THERE are as many as 20 prostitutes working on the town centre’s streets most nights, as vice police try to clamp down on the sex trade.

Many of the women have issues with drugs or alcohol and regularly risk their lives meeting strangers, who can turn violent, to feed their addiction.

The Adver went on patrol with Swindon vice manager PC Louise Kuklinski on Friday night for an insight into the seedy world, centreing around the County Road and Manchester Road area.

PC Kuklinski, who took over the dedicated role to tackle prostitution in the area late last year, has a wall of photos of around 30 women who are either actively working on the streets or have been identified as being at risk of falling into that trap.

Around 18 women are categorised as red risk, the highest category, while a handful are amber and green.

Known pimps, pushers and kerb crawlers are also monitored.

PC Kuklinski said: “We have around 30 on-street sex workers active at the moment and we regularly assess their risk levels.

“Our priority is safeguarding the girls and the red risk includes those who we know are out or have been sighted recently, while amber are ones we have concerns about and green are those who are not active but need monitoring.

“The majority have a problem with drugs or alcohol and some are controlled by people, which is part of the wider picture. That is quite difficult to target because the girls are too frightened to talk to us. We are not talking about the old-style pimps who control three or four girls, but they might be the boyfriend who is forcing them to go out and earn.

“It can be sporadic – on a regular eight or nine-hour patrol we might see six or seven girls out.

“We stop them and talk to them about why they are out and what they are doing and usually they cannot give a reasonable excuse.”

PC Kuklinski said the force’s focus was on the kerb-crawlers. She said the women had to be handled with care – treated as victims and witnesses instead of criminals.

“A lot of men think it is only an offence if they turn up in a vehicle but they can be guilty of an offence on foot,” she said, as we park up in a side street and see a suspicious man.

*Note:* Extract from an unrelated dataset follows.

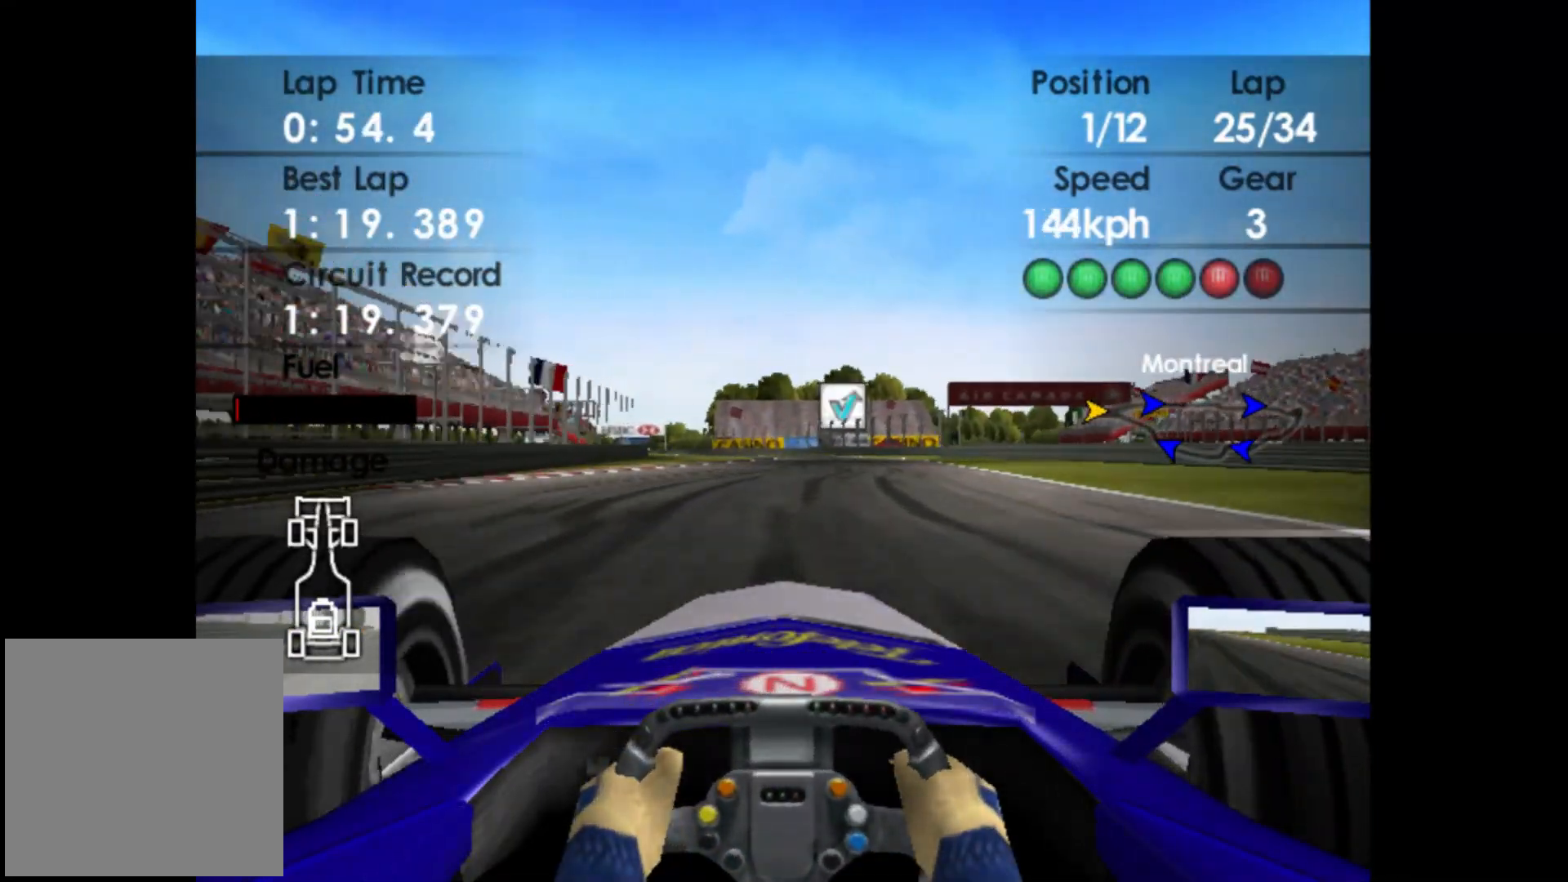
{"buttons": ["R2"], "left_stick": "center", "events": [[67, "A", "up"]]}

“The girls can be charged with loitering for the purposes of prostitution but they get a fine and that’s a vicious circle.

“They don’t have the means to pay the fine and so will have to work on the streets to earn it.

“Instead, we try to get them to engage with Swindon and Wiltshire Alcohol and Drugs Service and the CRI health and social care charity and break their alcohol or drug addiction.”

Equally, PC Kuklinski has to be constantly aware of younger girls who might end up on the streets.

While on patrol, she stops three 17-year-olds and warns them not to be out after 10pm.

It is part of the wider impact on the community that the police are conscious has blighted the tight-knit Broadgreen neighbourhood.

“The other side of prostitution is the community aspect, and many people who live here find it quite distressing,” PC Kuklinski said.

“They don’t want to see it in their neighbourhood but also I think they fear for the girls. Whenever we see young girls out on the streets late at night or in the evenings, we stop them and have a chat because they need to know the risks.”

 

Dicing with danger for lucractive work

Sarah has been working on the streets of Swindon since she was 16.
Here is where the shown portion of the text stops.